There’s a dim light coming from under the bathroom door and the sound of a running shower.  I roll over, check the clock—3:47 am.  It’s Saturday.  Yes!  I think to myself.  I might get a few extra minutes of shut eye before the kids wake me up.  I doze back off, waking up to a sweet kiss on the cheek and an “I love you” from my LEO (law enforcement officer).  The door clicks and locks. I look at the clock—4:01 am—and drift back off to sleep.

I’m awake!  The Superman theme song ringing loud from my phone—it’s my LEO.  It’s still dark. What time is it?!  I answer—feeling groggy and unsure of what is happening.

“Hello?” I say, glancing at the clock—4:32 am. 

“There’s an active shooter", he says. “An officer was shot.  I am on my way there now.  I will call you when I know something.”

Did I misunderstand?  I’m so confused.  “An officer was shot?”

“Yes, I will call you when I know something.”

And silence…as the empty, nauseous feeling enters my stomach.  Worry sets in.  The unknowns, the what-if’s, the waiting for a call back. I know the drill. I’ve been here before. But I can’t predict how it will end.  And the awful thoughts of vigils… and funerals… and processions…quickly fill my memory.  

I’m now wide awake, the clock staring back at me—4:46 am.  I send off a quick text: “Please be careful.  I love you.” 

My mind wanders.  Should I get up?  Make coffee?  Watch the news?  No.  That won’t help.  I decide to pray…for my LEO, his fellow officers, for our police family.  I pray for their safety.  But most of all I pray they are all alive at the end of this stand-off. 

And then I wait…

6:57 am—I finally get a text, “It’s over”. 

Oh thank you, Lord!  My heart is racing.  I take a deep breath.  I feel so relieved.  I pray again, thanking God for taking care of them and asking for His presence as the officer undergoes surgery. 

Then, I slowly drift back off to sleep.


Tuesday, February 9, 2016

If you are ever unsure of the choices in life or scared of the future, look to me and I will help you through. ~God

It's been a while since I posted an update.  I've been working on getting back into the swing of things
:-) I've had 2 exciting job offers, both part-time/work from home education positions, which is perfect while I continue to recover.  I'm not sure both of them will work out, but I'm just thrilled about a writing project I've already started working on and I know if the consultant gig does/does not work out...then it was/was not meant to be.  To be honest, I'm not sure I can handle both!  But I'm relying on Him to show me the way and taking these leaps by faith, not by sight. <3  

Last Friday I celebrated my 35th/1st birthday!  It was a BIG one for me that's for sure.  I feel so blessed to be surrounded by so much love.  AND I am so thankful---for this life, for such a positive outcome, for a successful surgery, for the prayers and encouragement as I continue to recover.
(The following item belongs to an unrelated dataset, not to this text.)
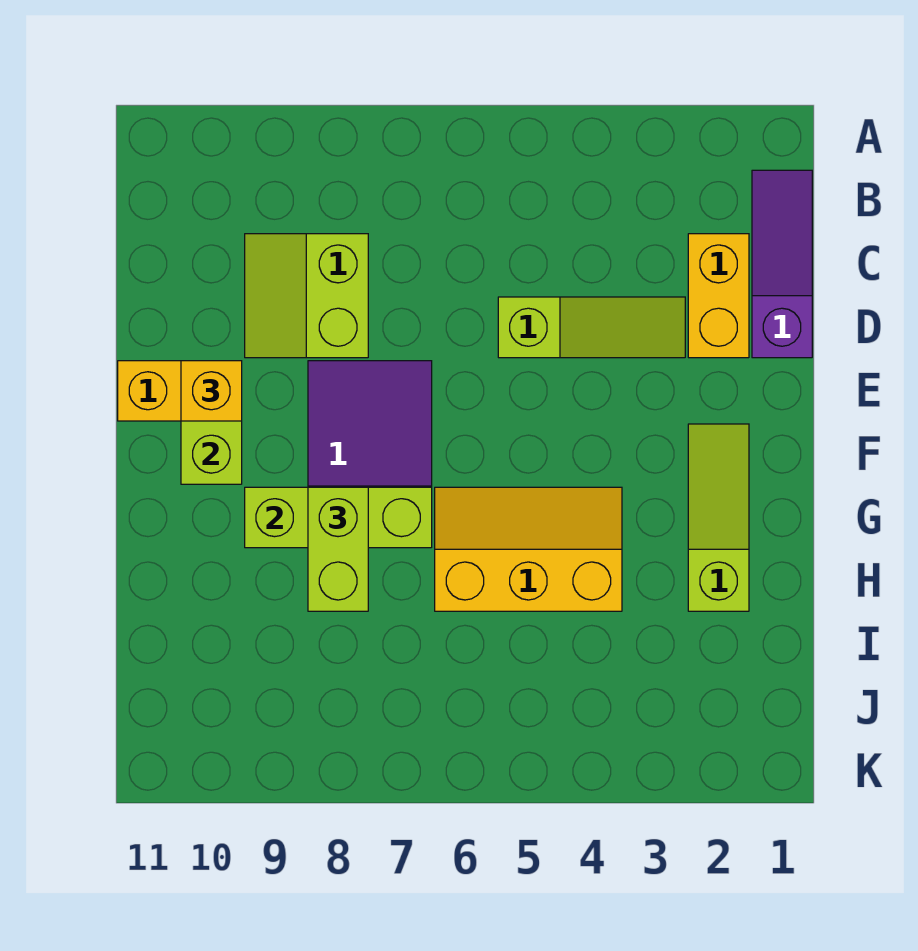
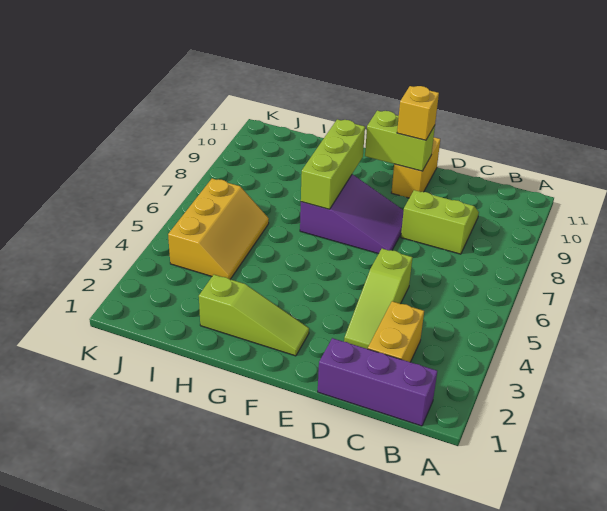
purple slope B1:D1 level 1 top D -> purple brick B1:D1 level 1
yellow brick C2:D2 level 1 -> yellow brick C2:C3 level 1
yellow slope G4:H6 level 1 top H -> yellow slope I4:J6 level 1 top J
lime brick G8:H8 level 3 -> none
I know I may look fine on the outside, but on the inside I'm still healing, physically and emotionally. I have constant aches and pains in my neck/shoulders, my incision continues to be very sensitive to the touch, making it hard to sleep, and I seem to get angry/upset over things that really aren't a very big deal in the big picture.  I think some of it is the uncertainty of it all.  Just praying it gets better with time. He continues to teach me patience, that's for sure! 

Overall, the cardiologist is happy with my progress.  I continue to work on my rehab exercises--I've worked up to 45 minutes on the treadmill--and I'm now looking forward to spring, our beach vacation, and an eventual opening of the pool!